After a trip to the doctor’s last week to check on my lab results, I found out I was deficient in basically everything! Surprise, surprise.
My low energy is 100% because of my very low iron and B12. I have a hunch that my extreme fatigue was less of an iron issue than I originally thought, and more-so because of my B12. When I went vegetarian for a year or so, last year, I didn’t supplement with B12 because I didn’t know that B12 is only readily available in meats! Currently, I’m still paying the consequences for my lack of knowledge last year. My iron is higher than it was last year – last year I was “deathly low” (quoting the hospital doctor), which is an improvement!
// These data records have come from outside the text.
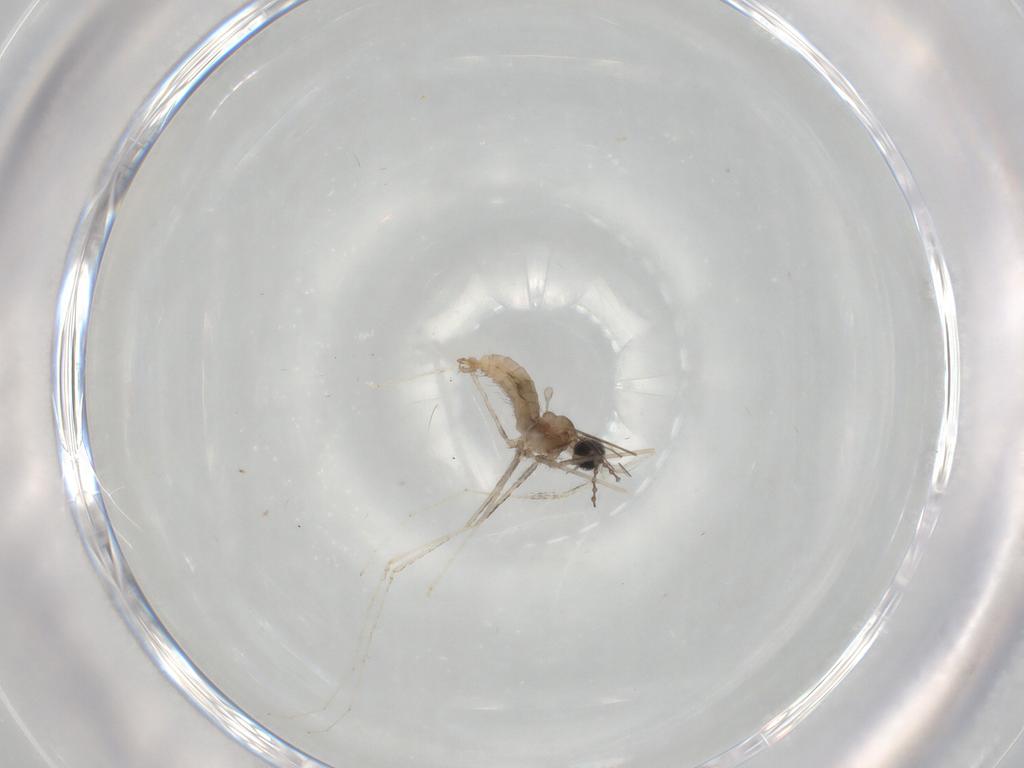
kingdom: Animalia
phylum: Arthropoda
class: Insecta
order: Diptera
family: Cecidomyiidae
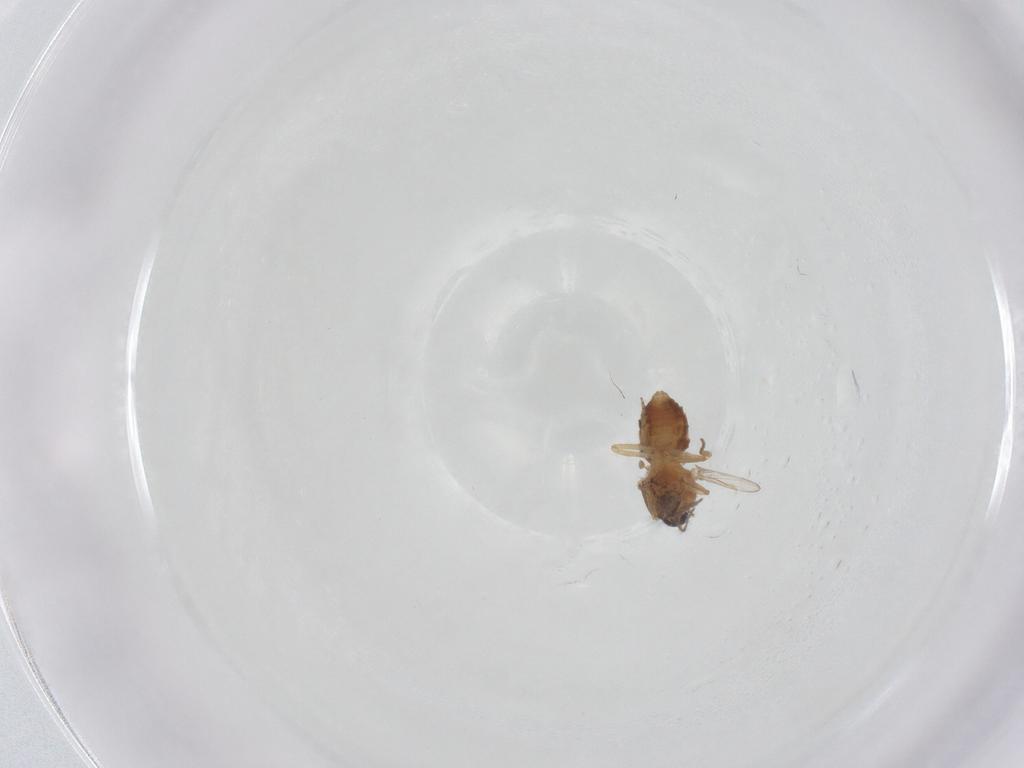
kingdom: Animalia
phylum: Arthropoda
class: Insecta
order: Diptera
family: Ceratopogonidae
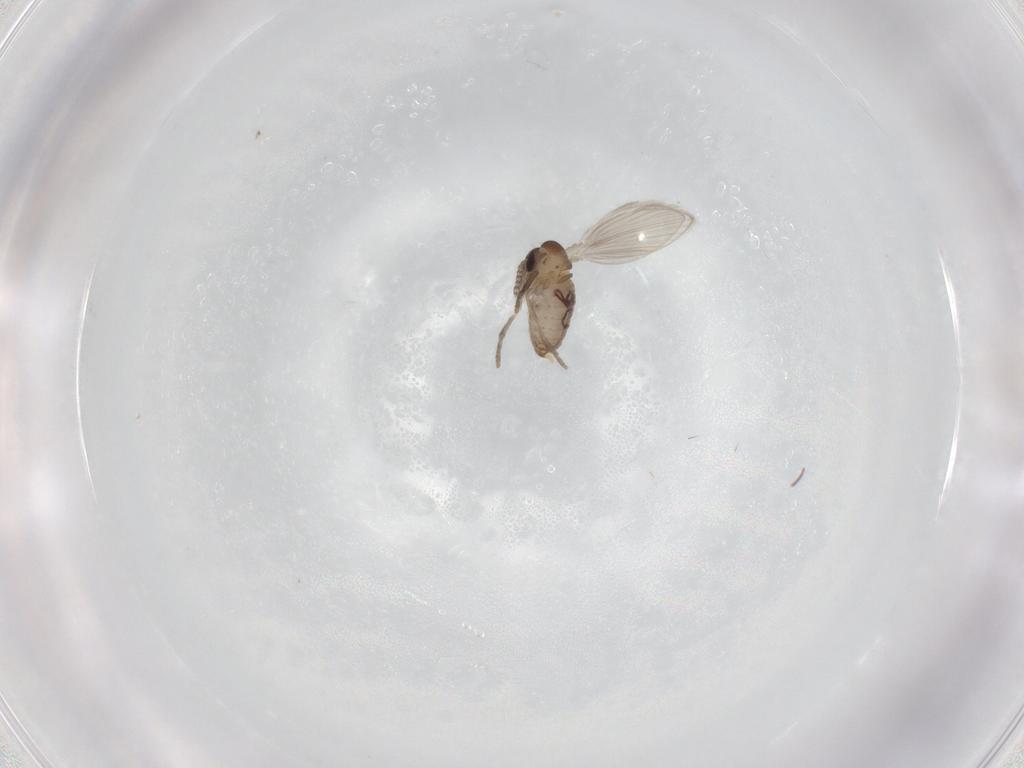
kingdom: Animalia
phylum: Arthropoda
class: Insecta
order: Diptera
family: Psychodidae
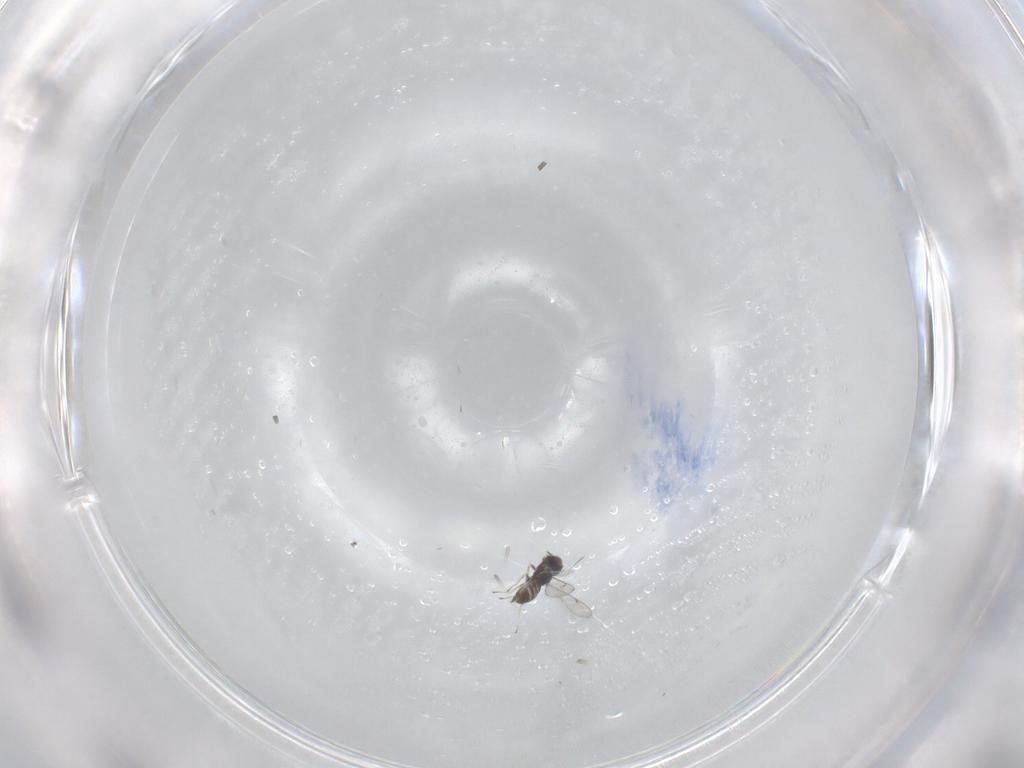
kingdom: Animalia
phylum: Arthropoda
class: Insecta
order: Hymenoptera
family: Eulophidae
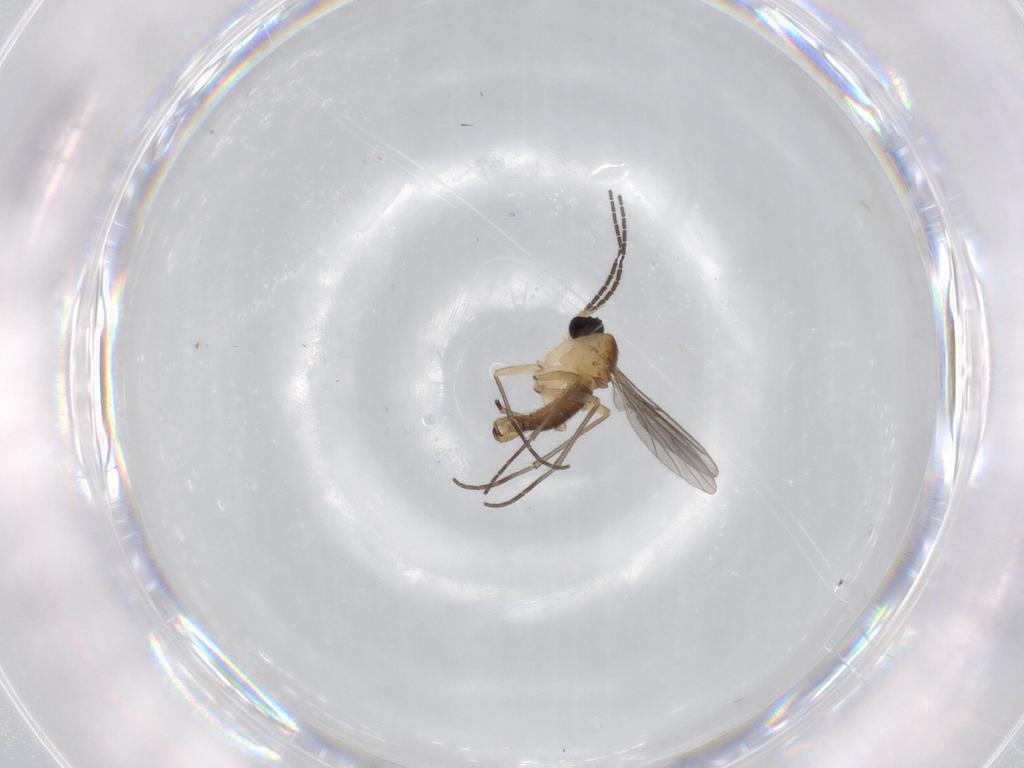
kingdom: Animalia
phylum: Arthropoda
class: Insecta
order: Diptera
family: Sciaridae
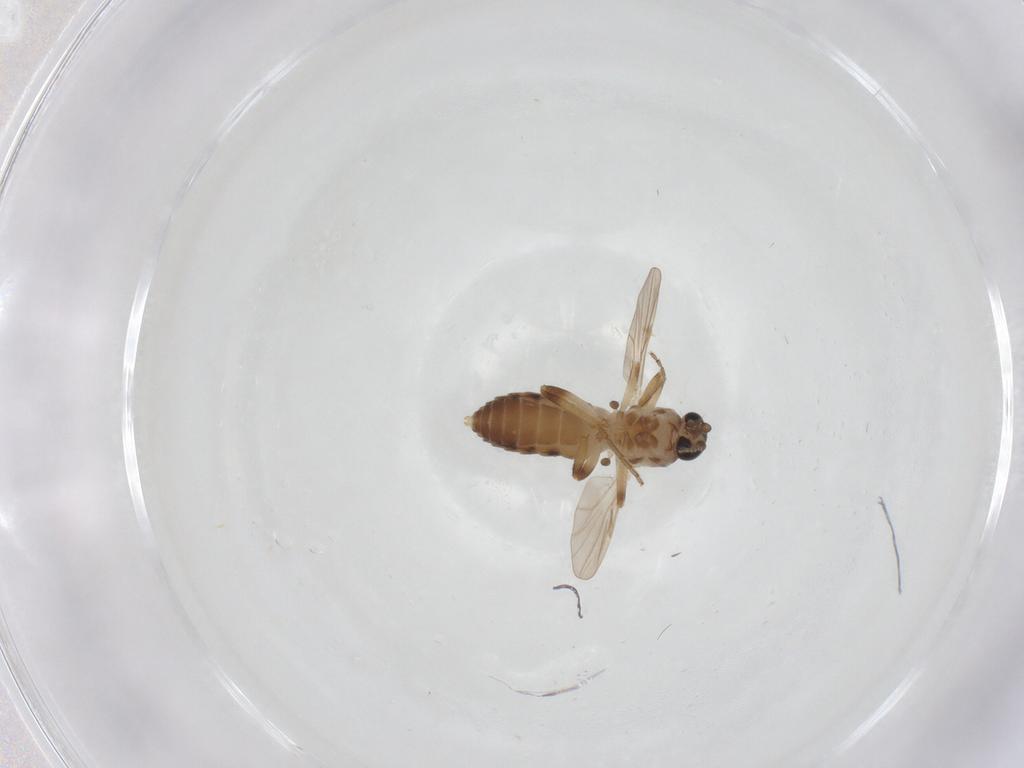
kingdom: Animalia
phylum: Arthropoda
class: Insecta
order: Diptera
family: Ceratopogonidae
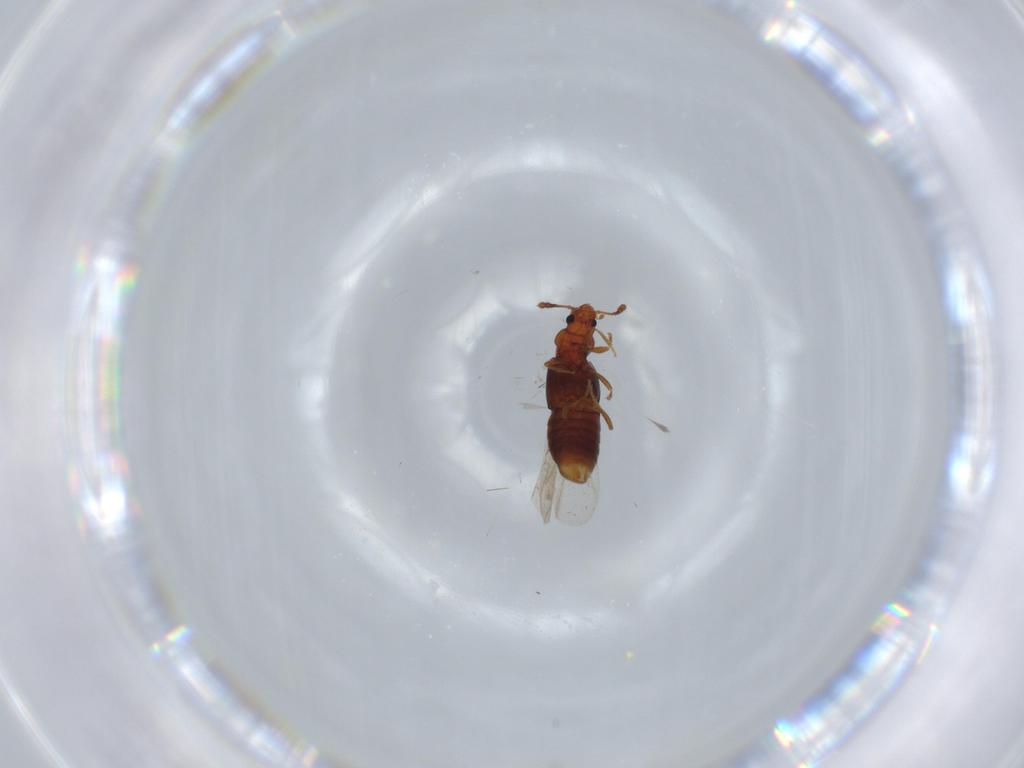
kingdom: Animalia
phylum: Arthropoda
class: Insecta
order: Coleoptera
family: Staphylinidae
Currently, I’m supplementing with probiotics, omega 3s, b12, iron, and vitamin D3.
Probiotics: I’m in the process of healing my gut with probiotics and different foods after doing extensive research on the damages my body endured when I took psychiatric medications daily for 4 years. Funny enough, gut health is actually directly linked to mood and overall wellbeing as well. Seems counterintuitive that my medications were damaging my gut, making my symptoms worse. But at the time, the pros of medication (staying alive) far outweighed the cons. The cons are time, energy, and money to heal my gut.
Omega 3s: Omega 3s are just for my overall body and brain functioning. I could go into all the benefits but I’m sure everyone knows of them.
B12: B12 is for my energy/red blood cell formation. There are more complicated benefits of B12 that I won’t go into, but the main symptom of B12 deficiency is fatigue. Fun fact: almost all energy drinks contain megadoses of B12.
Iron: Iron is for my energy as well. Iron is an important mineral crucial to proper red blood cell function – it helps RBC carry oxygen in the body. Common symptom of iron deficiency is fatigue as well. It’s difficult for women with menstrual cycles to have enough iron, and doctors recommend that most women supplement with iron!
Vitamin D3: There are many research studies that show a correlation between vitamin D3 deficiency and depression, but the direct link is not known yet. During the Vancouver fall/winters, it’s easy to be affected by the gloomy weather and lack of sunshine. (Turns out my super happy roommate who’s happy all year round supplements with vitamin D!) I’ll be getting a blood test sometime in October to adjust the amount that I’m taking, but because I’ve been deficient for a very long time, my doctor says I don’t need to worry too much about the amount I’m taking now.
It sounds likes I’m taking a lot, but it really isn’t too bad when I take some in the morning, and others at night! Overall, I have felt a definite shift in my physical health, which has helped my mental health greatly. I have more energy to do the things I love, and spend time with the people I love. I wish my psychiatrist had me do a blood test for deficiencies before we started on medications. Oh well, at least I’ve learned now!
I encourage you all to be advocates of your own health and get a blood test! It’s easy for symptoms to be bushed off and/or diagnosed as a common issue. Best of luck.